5. Conclusions and Prospecting

With more and more applications of multi-stage massive stimulation of unconventional oil and gas horizontal wells, the scale of the stimulation gradually increases, causing a substantial cost increase in equipment, materials etc. The consumption of proppants has doubled, accounting for 20% of the cost of well construction.

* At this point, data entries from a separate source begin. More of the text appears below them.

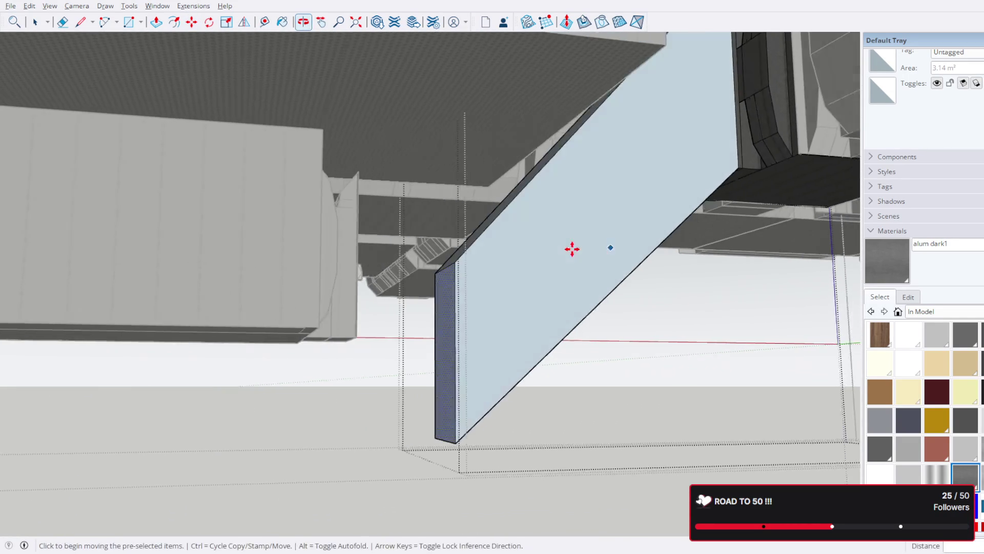
{"action": "mouse_move", "coordinate": [584, 241]}
{"action": "middle_mouse_down"}
{"action": "mouse_move", "coordinate": [562, 226]}
{"action": "mouse_move", "coordinate": [524, 304]}
{"action": "mouse_move", "coordinate": [494, 309]}
{"action": "mouse_move", "coordinate": [514, 173]}
{"action": "mouse_move", "coordinate": [545, 185]}
{"action": "mouse_move", "coordinate": [627, 151]}
{"action": "mouse_move", "coordinate": [640, 114]}
{"action": "mouse_move", "coordinate": [580, 95]}
{"action": "mouse_move", "coordinate": [475, 154]}
{"action": "mouse_move", "coordinate": [461, 219]}
{"action": "mouse_move", "coordinate": [326, 102]}
{"action": "middle_mouse_up"}
{"action": "left_click", "coordinate": [41, 22]}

In this paper, analysis of the effective stress acting on proppants for the unconventional horizontal well fracturing, together with field tests, indicated that the stress is closely related to injection volume, cluster spacing, fluid type, injection flowrate and post-fracturing production management. Large injection volume, short cluster spacing, low-viscosity fluid and high flowrate are conducive to decreasing the effective stress on proppants. Analysis of production performance of nearly 300 horizontal wells in the tight oil fields in Xinjiang and Ordos, and shale gas fields in Sichuan showed that the effective stress on proppants for the multi-stage fractured horizontal wells was only 50–60% of that for the vertical wells. This finding changed the criterion for selecting proppants for the multi-stage fracturing operation, further explained the feasibility of replacing ceramic with sand in North America, and provided a theoretical basis for large-scale application of sand as proppant in China. The proportion of sand has increased from less than 30% in 2014 to 69% in 2019, with annual investment saved by more than 1 billion Yuan, showing a good prospect. Under the low oil price context, the conclusions are of pragmatic significance for reducing cost and increasing profit during the development of China’s unconventional oil and gas in the future.

Data Availability

The test data used to support the findings of this study are available from the corresponding author upon request.

Conflicts of Interest

The authors declare that they have no conflicts of interest.

Acknowledgments

This work was funded by the National Science and Technology Major Project “Key Technology and Equipment of Reservoir Stimulation,” China (Grant No. 2016ZX05023) and “Study on mechanism of complex fracture network and efficient hydraulic fracturing technology of shale oil reservoir” (project No.2021DJ1805).